Post-truth menjadi berbahaya karena bukan sekadar persoalan ketidakbenaran, melainkan karena otoritas kebenaran itu sendiri dipertanyakan dan dilemahkan. Dalam kondisi ini, yang lebih menentukan adalah kekuatan narasi dan pengaruh emosional daripada fakta yang bisa diverifikasi.
Dalam konteks zaman post-truth, sebenarnya Kekristenan sejak awal telah menghadapi keraguan dan pembentukan opini yang dianggap kebenaran atau ragu terhadap apa yang benar. Singkatnya disebut skeptisisme — keraguan akan kebenaran iman.
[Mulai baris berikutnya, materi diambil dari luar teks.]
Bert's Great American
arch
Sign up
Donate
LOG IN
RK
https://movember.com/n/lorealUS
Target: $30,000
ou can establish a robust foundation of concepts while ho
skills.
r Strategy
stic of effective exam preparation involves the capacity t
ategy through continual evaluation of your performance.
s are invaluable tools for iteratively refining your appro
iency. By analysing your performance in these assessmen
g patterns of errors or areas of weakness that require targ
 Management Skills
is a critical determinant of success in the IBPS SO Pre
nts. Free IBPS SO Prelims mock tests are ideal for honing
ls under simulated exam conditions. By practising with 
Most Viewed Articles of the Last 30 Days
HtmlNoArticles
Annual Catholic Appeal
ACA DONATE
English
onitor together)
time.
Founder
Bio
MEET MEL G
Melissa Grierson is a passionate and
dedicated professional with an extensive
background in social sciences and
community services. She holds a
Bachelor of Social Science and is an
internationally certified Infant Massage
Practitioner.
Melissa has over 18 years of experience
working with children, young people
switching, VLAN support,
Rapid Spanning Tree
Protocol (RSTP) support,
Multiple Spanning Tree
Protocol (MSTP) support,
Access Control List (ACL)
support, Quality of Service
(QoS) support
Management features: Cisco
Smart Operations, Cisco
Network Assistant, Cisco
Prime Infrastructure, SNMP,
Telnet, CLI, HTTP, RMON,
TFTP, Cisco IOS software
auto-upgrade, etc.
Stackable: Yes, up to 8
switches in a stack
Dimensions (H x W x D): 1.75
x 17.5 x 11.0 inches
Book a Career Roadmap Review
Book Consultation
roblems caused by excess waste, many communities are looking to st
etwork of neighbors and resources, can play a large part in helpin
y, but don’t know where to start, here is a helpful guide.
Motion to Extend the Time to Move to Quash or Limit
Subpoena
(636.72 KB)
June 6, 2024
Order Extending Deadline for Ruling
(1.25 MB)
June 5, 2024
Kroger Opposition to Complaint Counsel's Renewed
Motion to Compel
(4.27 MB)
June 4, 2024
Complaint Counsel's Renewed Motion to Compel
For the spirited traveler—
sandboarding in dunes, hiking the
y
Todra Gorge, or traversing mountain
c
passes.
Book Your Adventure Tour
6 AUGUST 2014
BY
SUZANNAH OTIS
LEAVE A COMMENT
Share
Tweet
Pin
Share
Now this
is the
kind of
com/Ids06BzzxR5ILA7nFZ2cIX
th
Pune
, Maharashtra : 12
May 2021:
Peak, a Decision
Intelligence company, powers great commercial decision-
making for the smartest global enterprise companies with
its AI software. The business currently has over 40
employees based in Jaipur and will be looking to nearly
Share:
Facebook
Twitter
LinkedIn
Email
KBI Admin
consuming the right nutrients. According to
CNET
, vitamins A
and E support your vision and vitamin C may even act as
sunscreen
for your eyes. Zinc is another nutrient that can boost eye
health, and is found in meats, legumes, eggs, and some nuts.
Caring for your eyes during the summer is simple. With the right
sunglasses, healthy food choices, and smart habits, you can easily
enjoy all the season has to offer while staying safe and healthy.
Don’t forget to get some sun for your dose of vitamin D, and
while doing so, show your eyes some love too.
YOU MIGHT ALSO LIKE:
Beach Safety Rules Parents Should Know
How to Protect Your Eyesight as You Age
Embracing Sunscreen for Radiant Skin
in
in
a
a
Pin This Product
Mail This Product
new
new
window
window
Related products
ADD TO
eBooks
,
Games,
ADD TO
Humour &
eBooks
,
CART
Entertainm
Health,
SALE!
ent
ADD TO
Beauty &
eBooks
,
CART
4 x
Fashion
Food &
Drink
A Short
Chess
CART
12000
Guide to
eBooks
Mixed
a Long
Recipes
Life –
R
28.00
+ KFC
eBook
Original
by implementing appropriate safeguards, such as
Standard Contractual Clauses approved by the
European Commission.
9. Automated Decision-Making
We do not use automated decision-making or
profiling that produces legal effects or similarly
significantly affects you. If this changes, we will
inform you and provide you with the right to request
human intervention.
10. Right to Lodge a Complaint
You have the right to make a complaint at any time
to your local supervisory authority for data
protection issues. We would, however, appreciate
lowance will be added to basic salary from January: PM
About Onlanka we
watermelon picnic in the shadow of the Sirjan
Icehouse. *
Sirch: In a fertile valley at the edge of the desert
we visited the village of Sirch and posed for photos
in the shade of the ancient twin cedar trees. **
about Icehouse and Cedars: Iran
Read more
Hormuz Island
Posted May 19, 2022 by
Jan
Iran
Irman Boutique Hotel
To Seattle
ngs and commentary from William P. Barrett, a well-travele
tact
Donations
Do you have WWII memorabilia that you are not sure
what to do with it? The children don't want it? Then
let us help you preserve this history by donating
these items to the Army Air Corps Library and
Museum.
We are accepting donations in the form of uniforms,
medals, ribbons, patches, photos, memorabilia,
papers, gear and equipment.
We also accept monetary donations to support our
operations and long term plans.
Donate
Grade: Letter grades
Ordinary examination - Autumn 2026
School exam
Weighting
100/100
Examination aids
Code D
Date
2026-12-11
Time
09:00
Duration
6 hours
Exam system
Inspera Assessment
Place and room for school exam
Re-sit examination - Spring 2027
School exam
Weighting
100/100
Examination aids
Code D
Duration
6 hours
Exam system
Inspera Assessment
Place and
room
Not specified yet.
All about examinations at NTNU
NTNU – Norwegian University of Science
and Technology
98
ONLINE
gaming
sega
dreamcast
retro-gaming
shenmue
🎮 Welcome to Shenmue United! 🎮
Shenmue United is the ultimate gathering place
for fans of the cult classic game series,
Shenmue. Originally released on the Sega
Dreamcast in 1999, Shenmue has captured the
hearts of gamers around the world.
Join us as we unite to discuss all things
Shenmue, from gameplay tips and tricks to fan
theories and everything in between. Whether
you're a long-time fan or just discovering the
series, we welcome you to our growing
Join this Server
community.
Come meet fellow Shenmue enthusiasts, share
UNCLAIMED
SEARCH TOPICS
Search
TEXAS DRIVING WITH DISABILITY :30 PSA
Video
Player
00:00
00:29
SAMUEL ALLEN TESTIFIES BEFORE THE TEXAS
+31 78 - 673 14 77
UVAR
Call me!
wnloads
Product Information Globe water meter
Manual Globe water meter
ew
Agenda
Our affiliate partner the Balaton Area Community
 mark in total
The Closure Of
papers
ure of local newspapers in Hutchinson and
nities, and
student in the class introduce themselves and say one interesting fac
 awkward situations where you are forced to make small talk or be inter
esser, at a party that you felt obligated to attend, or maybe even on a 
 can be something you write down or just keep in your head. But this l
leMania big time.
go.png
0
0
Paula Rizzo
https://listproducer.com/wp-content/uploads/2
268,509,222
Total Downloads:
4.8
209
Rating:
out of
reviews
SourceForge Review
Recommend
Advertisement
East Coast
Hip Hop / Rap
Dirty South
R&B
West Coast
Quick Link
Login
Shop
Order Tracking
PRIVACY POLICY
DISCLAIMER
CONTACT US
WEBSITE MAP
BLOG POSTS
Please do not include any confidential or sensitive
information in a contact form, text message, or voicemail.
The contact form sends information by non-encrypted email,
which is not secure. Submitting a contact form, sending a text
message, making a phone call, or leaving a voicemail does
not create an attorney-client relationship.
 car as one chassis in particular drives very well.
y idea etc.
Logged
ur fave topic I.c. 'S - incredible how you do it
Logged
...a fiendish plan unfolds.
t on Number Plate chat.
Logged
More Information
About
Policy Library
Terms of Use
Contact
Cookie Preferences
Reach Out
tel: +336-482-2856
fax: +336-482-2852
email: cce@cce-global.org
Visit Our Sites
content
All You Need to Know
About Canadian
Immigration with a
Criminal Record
Di dunia Yunani-Romawi, skeptisisme filosofis mempertanyakan segala hal: apakah benar ada kebenaran yang pasti?
Kabar baiknya adalah bahwa Kekristenan tidak membangun diri di atas opini mayoritas atau popularitas emosi, tetapi di atas iman kepada pribadi Yesus Kristus sebagai Kebenaran itu sendiri. Dalam Yohanes 14:6, Yesus dengan tegas berkata: “Akulah jalan dan kebenaran dan hidup. Tidak ada seorang pun yang datang kepada Bapa, kalau tidak melalui Aku.” Yesus tidak sekadar mengajarkan kebenaran, tetapi adalah kebenaran itu sendiri. Artinya, kebenaran bukan sekadar konsep, melainkan personifikasi ilahi di dalam Kristus. Di tengah skeptisisme dan post-truth, pernyataan ini menjadi panggilan bagi orang percaya untuk kembali menempatkan Kristus sebagai pusat orientasi hidup dan sumber kebenaran sejati.
Yesus juga memberikan janji agar umat-Nya tidak tersesat di Tengah kebingungan kebenaran dunia. Dalam Yohanes 16:13, Ia berkata: “Tetapi apabila Ia datang, yaitu Roh Kebenaran, Ia akan memimpin kamu ke dalam seluruh kebenaran.” Roh Kudus menjadi penghibur sekaligus penuntun bagi gereja di tengah dunia yang penuh tipu dan manipulasi informasi. Roh Kudus memampukan orang percaya untuk membedakan kebenaran dari kebohongan; menjalani hidup yang selaras dengan kehendak Allah dan tetap setia bersaksi dan mempertahankan kebenaran Injil di Tengah opini publik yang bisa berubah-ubah.
Di tengah “dunia tipu-tipu” – meminjam istilah penyanyi ternama, Yura Yunita – Kekristenan justru menawarkan kebenaran yang bukan konsep abstrak, tetapi pribadi hidup dalam Yesus Kristus. Melalui Roh Kudus, umat percaya dituntun untuk hidup dalam kebenaran itu, menjadi saksi dan penjaga kebenaran di tengah dunia yang terus berubah.